Exercise materials section start

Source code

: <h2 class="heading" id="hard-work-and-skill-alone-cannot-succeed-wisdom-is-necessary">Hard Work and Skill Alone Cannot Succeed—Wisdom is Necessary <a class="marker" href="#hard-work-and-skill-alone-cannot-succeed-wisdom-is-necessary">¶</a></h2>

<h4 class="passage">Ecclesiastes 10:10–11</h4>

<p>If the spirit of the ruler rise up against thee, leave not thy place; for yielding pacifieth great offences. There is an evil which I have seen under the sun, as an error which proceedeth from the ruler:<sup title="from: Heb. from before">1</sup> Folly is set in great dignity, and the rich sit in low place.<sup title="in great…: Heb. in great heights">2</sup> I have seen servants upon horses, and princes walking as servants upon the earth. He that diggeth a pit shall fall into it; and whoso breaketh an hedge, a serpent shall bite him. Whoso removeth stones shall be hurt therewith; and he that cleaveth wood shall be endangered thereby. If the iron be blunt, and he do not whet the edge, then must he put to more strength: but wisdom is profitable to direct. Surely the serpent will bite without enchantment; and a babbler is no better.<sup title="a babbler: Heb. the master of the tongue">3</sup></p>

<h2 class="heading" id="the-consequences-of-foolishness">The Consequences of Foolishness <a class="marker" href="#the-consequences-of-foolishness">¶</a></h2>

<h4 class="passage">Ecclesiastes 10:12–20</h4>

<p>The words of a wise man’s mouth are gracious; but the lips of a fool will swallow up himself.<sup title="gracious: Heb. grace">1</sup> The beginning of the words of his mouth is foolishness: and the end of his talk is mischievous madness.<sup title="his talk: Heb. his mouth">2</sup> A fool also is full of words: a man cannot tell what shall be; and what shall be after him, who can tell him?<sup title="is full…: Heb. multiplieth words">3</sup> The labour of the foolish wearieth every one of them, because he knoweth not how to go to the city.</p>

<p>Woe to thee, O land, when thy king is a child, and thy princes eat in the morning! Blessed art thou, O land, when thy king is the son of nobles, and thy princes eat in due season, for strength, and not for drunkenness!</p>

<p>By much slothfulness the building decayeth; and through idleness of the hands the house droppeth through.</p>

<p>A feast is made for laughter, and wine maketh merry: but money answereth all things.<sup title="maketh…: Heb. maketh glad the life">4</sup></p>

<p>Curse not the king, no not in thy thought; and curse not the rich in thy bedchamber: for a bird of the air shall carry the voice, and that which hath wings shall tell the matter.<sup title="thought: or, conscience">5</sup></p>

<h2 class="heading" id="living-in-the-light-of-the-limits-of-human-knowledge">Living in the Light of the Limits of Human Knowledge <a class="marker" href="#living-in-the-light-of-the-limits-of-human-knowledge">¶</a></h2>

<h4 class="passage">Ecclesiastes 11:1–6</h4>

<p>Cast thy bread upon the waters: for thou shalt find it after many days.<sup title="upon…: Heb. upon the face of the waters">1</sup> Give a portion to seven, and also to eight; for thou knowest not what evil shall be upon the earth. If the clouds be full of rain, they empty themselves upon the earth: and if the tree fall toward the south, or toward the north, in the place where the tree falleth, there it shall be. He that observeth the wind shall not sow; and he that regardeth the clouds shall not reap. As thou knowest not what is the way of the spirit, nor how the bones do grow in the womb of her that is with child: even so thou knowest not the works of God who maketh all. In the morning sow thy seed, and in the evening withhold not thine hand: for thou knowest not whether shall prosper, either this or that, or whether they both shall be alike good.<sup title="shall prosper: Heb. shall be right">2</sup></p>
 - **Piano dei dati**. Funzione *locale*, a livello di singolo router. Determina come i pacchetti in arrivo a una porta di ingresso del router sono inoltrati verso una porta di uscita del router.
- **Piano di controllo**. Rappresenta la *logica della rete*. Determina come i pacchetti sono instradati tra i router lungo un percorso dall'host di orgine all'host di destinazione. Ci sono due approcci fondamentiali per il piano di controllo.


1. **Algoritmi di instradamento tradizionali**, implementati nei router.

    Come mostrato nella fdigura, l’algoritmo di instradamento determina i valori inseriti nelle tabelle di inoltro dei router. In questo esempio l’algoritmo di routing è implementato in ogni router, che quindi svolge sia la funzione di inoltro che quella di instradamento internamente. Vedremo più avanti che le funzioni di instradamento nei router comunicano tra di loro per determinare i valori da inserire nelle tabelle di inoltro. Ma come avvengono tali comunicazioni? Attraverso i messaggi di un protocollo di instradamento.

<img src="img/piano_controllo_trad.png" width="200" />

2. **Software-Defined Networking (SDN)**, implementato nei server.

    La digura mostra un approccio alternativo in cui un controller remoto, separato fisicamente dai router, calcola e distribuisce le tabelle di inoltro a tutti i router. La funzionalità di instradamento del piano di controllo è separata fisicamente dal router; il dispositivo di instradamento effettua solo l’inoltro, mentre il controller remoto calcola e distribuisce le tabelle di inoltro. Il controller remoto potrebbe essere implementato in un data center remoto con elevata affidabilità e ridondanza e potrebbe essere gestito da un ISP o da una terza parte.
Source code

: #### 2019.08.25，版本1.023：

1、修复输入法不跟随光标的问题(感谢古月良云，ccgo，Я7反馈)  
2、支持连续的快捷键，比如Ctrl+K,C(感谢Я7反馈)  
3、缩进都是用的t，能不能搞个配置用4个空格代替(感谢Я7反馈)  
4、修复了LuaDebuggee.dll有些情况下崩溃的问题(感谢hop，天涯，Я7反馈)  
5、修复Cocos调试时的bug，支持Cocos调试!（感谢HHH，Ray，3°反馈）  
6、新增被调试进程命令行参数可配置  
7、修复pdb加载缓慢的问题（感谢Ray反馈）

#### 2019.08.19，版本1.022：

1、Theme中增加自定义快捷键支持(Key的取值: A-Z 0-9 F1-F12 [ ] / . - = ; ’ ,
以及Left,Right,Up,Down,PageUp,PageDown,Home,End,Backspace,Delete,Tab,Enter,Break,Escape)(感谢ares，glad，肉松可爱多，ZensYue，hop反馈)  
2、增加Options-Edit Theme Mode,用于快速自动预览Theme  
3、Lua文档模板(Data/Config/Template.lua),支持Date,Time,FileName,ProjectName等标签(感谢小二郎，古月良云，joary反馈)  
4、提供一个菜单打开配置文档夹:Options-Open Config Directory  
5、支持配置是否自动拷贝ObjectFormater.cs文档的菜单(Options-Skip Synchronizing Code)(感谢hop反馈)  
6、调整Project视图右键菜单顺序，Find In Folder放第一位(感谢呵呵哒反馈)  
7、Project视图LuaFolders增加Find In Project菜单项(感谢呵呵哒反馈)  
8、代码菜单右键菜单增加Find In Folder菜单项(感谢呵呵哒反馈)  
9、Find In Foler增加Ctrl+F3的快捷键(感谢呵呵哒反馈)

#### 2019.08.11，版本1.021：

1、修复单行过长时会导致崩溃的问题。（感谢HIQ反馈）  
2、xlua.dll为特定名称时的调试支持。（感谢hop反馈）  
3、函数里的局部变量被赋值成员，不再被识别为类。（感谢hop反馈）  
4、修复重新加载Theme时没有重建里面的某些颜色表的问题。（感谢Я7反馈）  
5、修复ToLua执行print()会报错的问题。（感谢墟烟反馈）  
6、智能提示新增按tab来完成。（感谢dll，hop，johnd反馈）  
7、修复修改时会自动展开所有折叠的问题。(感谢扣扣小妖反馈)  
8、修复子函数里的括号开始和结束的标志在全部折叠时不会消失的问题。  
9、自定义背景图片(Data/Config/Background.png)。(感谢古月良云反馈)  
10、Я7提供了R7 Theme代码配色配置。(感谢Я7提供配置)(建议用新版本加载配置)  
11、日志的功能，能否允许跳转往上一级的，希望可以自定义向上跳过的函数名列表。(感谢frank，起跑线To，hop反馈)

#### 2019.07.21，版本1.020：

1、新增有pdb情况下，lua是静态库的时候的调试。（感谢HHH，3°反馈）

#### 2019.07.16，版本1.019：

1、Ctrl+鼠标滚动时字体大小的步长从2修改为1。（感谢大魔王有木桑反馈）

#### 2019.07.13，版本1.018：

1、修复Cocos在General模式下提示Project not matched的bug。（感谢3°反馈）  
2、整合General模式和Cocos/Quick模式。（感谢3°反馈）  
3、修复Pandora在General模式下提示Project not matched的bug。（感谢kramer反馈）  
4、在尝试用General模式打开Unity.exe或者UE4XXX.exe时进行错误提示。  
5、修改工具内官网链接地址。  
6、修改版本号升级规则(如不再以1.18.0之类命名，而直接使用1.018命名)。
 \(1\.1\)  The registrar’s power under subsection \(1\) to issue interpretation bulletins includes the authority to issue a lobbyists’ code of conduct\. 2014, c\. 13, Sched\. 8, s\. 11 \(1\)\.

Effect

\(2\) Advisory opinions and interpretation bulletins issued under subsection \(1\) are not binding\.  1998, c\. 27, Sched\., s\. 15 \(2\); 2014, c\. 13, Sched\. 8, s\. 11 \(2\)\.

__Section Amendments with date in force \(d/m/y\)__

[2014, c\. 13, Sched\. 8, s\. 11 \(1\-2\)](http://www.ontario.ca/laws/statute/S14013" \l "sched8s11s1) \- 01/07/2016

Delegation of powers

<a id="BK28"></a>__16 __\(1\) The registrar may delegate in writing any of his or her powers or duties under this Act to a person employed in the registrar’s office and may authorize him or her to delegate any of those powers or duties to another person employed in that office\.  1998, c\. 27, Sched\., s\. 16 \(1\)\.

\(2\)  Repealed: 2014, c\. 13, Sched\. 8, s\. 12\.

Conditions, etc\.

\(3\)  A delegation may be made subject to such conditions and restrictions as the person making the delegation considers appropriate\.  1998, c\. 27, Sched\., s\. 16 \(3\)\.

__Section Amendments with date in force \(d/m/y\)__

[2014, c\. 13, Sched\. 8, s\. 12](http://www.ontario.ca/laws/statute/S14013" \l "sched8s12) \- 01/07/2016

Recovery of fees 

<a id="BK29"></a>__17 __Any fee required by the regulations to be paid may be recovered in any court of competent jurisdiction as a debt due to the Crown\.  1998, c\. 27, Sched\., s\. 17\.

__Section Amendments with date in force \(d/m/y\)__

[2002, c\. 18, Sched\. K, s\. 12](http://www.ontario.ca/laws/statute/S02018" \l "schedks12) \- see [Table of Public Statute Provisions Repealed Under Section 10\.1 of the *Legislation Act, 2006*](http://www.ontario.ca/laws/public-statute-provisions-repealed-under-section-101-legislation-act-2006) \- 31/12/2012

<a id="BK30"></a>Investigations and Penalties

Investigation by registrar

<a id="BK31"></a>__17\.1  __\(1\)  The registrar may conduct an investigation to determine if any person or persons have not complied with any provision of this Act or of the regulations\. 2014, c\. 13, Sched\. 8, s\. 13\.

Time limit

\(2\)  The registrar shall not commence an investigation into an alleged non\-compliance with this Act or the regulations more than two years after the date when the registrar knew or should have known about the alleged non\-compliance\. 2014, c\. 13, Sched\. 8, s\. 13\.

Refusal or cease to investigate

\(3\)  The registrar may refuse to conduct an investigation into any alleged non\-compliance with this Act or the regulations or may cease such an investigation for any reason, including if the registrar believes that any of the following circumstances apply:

Exercise materials section end

• _Task objective_:
Working from the listing above, pick out every line that has "glad" and copy it.

• _Answer to this task_:
<p>A feast is made for laughter, and wine maketh merry: but money answereth all things.<sup title="maketh…: Heb. maketh glad the life">4</sup></p>
以及Left,Right,Up,Down,PageUp,PageDown,Home,End,Backspace,Delete,Tab,Enter,Break,Escape)(感谢ares，glad，肉松可爱多，ZensYue，hop反馈)  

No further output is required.